EXCERPTED DATA -
[Start of Attachment]

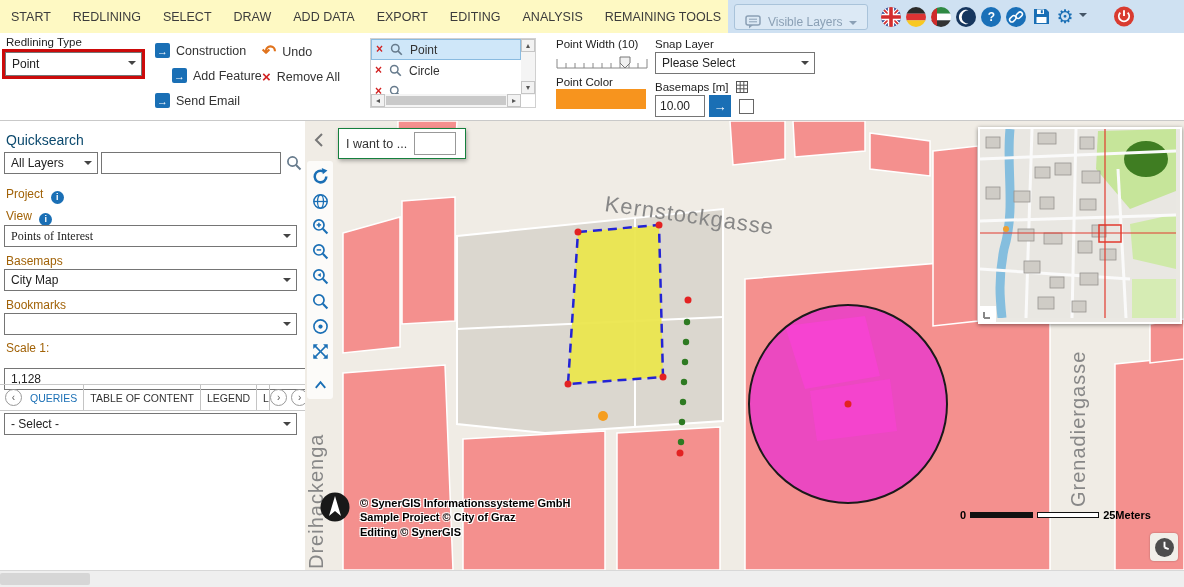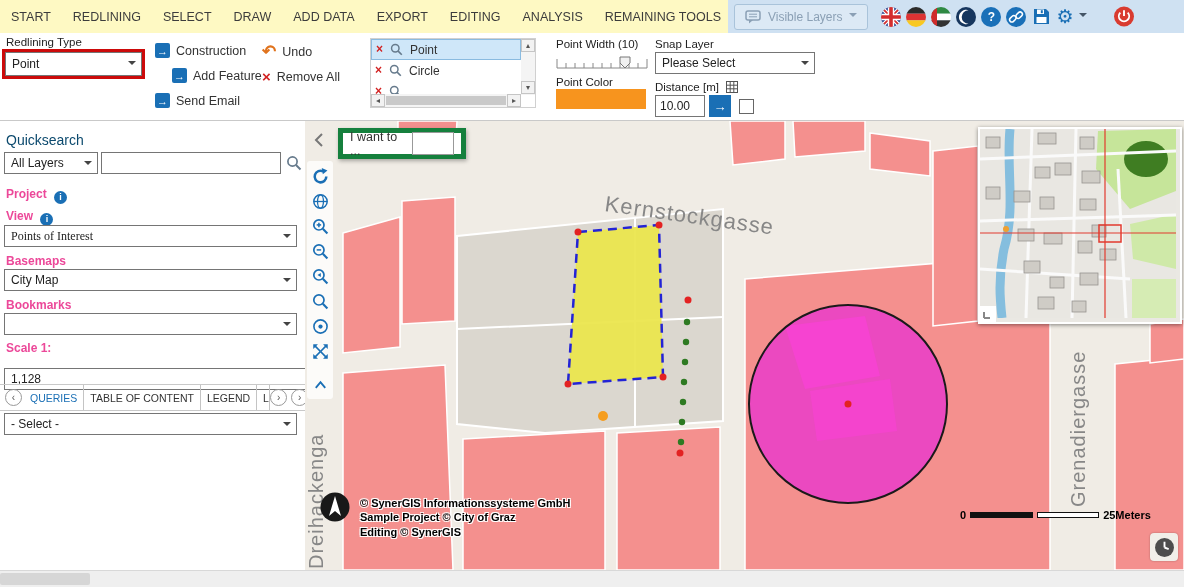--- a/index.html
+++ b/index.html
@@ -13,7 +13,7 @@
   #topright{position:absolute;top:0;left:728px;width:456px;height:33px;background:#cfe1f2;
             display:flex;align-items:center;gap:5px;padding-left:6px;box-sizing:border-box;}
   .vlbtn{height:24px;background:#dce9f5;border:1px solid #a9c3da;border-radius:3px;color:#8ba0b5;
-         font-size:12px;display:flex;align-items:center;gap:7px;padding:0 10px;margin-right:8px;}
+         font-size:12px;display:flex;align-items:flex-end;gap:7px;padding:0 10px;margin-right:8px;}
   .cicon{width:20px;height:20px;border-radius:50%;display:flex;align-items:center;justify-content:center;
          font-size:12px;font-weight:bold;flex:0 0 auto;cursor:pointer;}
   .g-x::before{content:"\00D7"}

[End of Attachment]
[Start of Attachment]

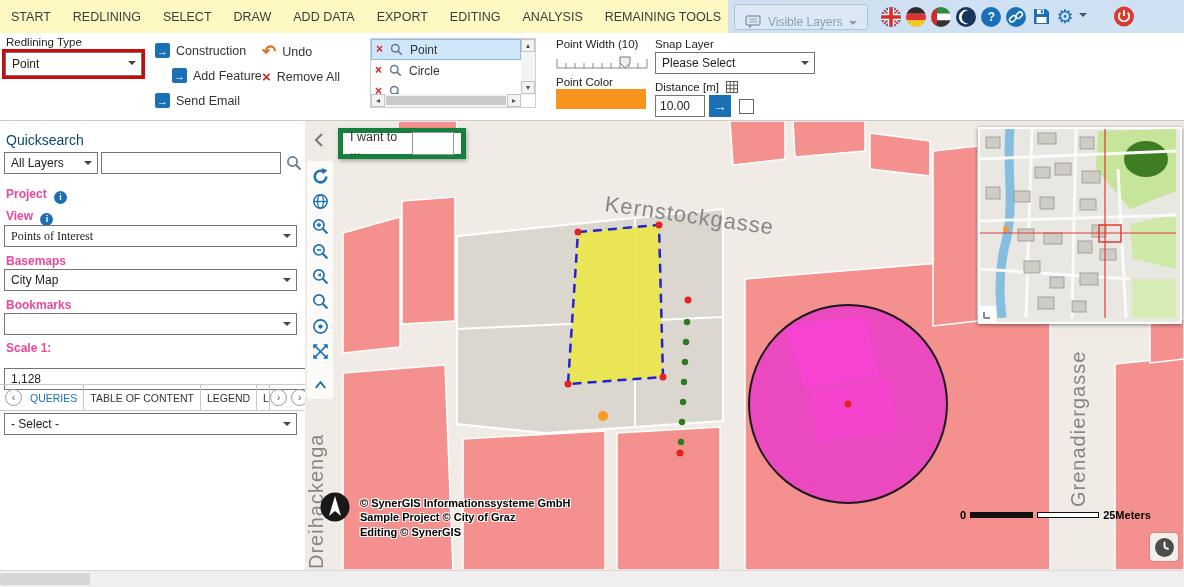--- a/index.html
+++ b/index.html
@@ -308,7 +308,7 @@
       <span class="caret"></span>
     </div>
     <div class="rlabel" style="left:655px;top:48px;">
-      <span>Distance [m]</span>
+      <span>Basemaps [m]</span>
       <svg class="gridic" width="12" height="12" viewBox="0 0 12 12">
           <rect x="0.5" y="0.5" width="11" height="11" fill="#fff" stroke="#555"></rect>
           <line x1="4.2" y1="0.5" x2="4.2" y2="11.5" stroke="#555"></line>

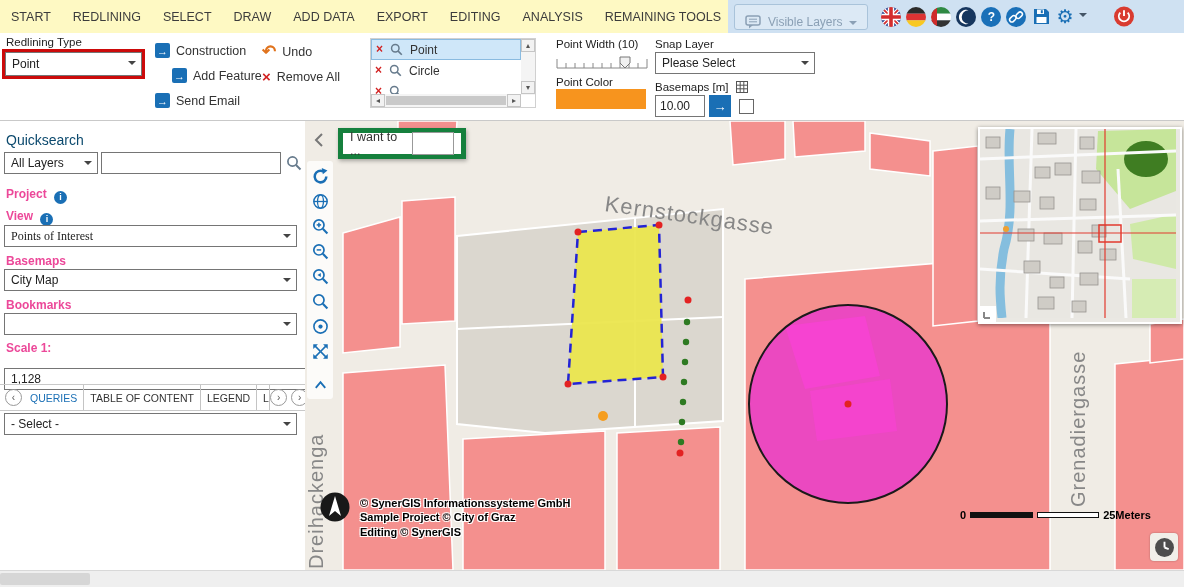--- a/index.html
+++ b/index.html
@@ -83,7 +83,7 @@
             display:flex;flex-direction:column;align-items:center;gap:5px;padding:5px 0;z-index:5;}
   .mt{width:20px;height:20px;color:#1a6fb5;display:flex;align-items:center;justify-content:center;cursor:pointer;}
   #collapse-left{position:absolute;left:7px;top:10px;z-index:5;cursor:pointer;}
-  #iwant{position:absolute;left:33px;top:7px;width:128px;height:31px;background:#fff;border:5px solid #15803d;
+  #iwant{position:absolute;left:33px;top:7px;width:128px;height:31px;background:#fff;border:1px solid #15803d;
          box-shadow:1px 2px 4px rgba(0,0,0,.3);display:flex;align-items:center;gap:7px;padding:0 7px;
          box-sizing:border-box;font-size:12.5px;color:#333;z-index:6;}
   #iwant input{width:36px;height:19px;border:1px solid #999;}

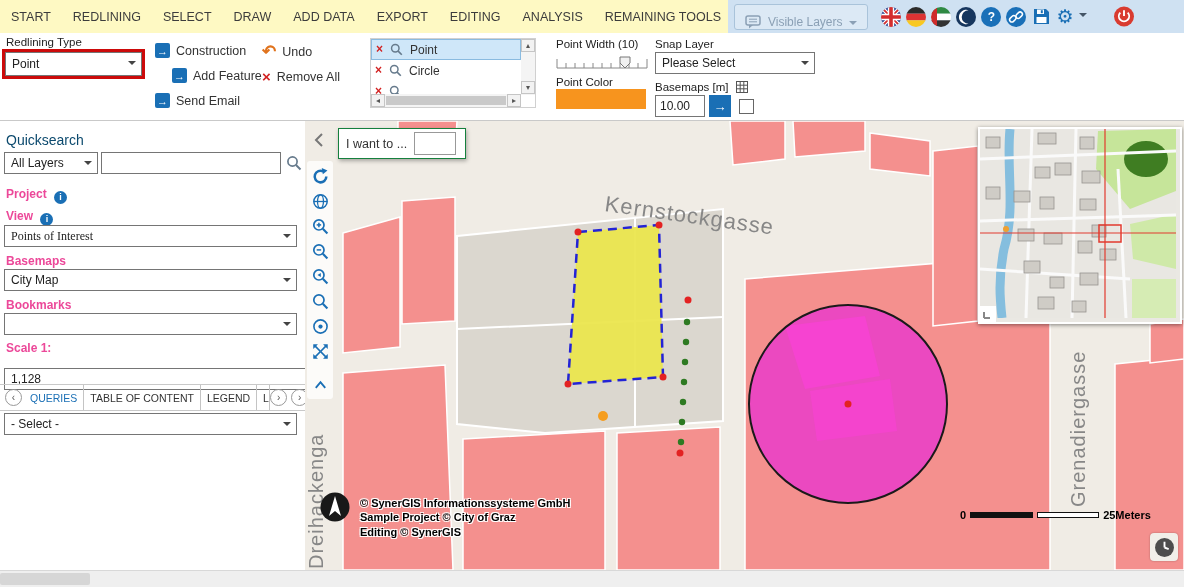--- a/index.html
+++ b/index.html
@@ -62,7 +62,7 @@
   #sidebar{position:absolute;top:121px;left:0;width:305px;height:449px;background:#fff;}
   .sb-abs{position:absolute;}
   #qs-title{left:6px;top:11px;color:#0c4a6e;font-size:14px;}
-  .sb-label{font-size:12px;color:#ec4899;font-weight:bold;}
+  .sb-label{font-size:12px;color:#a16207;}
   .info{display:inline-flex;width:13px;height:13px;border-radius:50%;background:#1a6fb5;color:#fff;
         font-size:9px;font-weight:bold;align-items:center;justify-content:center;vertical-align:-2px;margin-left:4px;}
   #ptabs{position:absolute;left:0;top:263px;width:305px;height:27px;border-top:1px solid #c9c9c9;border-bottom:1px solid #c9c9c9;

[End of Attachment]
[Start of Attachment]

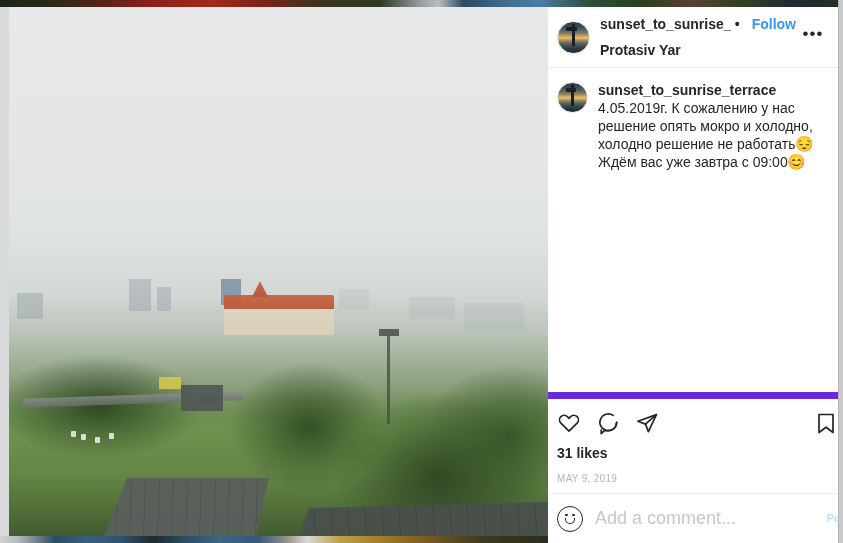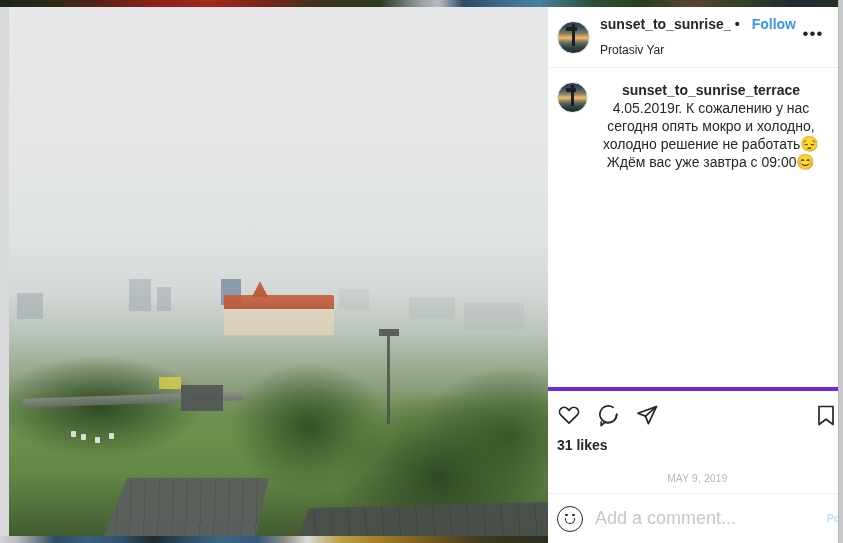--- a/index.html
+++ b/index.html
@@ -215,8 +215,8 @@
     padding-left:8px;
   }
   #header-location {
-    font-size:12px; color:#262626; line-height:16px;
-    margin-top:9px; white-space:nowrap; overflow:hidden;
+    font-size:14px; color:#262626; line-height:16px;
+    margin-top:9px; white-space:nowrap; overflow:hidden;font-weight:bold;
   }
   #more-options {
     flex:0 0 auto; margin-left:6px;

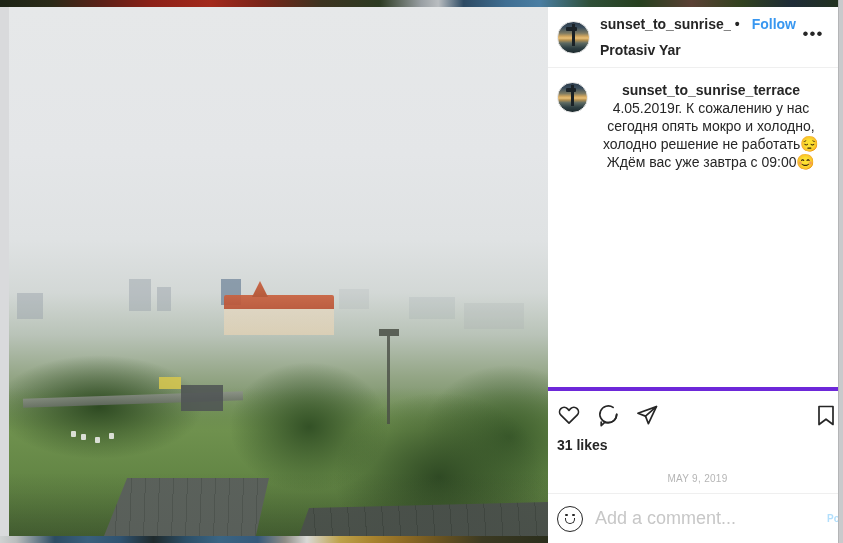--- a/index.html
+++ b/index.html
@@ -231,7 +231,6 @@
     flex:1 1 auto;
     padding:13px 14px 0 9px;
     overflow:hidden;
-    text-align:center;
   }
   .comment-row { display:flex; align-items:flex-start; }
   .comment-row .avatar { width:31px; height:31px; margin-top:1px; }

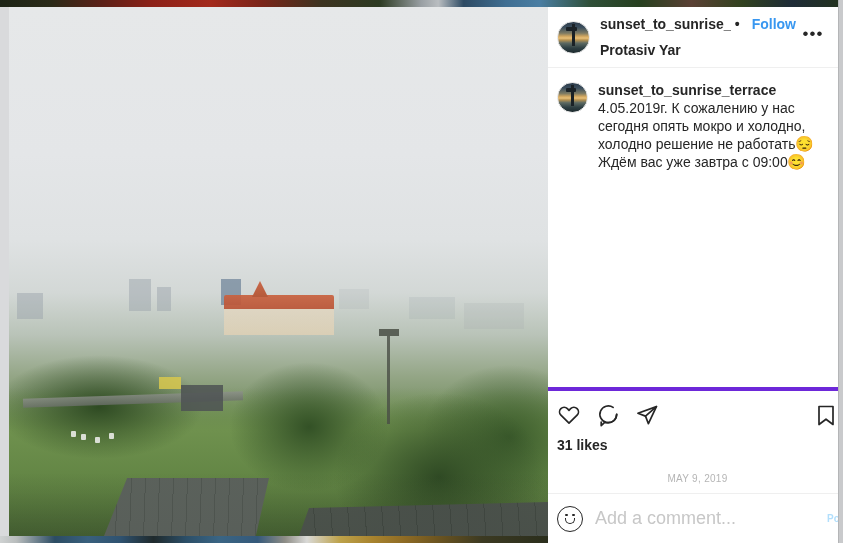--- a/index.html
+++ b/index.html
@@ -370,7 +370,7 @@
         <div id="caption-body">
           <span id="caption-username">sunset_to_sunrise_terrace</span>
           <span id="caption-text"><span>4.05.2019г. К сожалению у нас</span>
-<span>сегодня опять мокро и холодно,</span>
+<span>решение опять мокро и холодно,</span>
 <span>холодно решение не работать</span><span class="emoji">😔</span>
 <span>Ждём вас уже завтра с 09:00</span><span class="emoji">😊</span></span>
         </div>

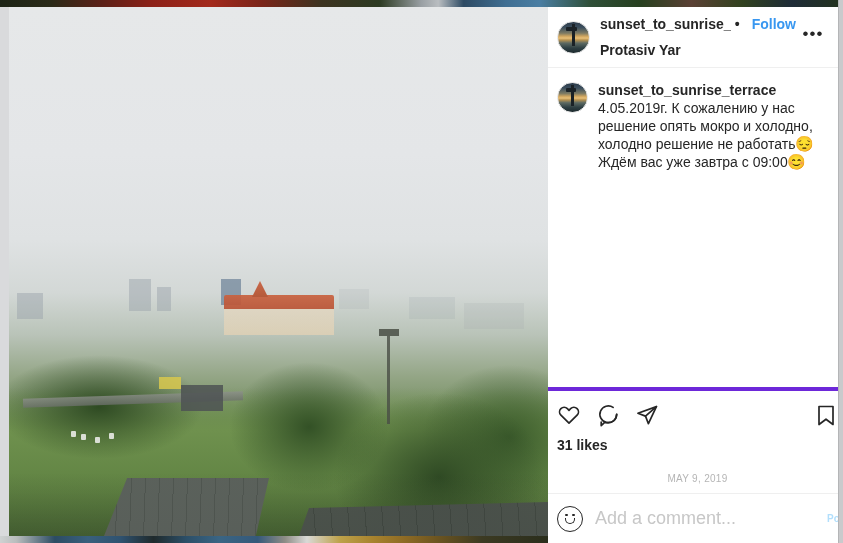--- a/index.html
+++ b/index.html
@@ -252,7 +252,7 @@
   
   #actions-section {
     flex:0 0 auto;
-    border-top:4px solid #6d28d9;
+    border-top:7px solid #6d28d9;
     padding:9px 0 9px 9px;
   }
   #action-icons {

[End of Attachment]

WHAT THIS TASK INVOLVES - Extract from the data every line where "холодно" shows up.

SOLUTION -
-<span>сегодня опять мокро и холодно,</span>
+<span>решение опять мокро и холодно,</span>
 <span>холодно решение не работать</span><span class="emoji">😔</span>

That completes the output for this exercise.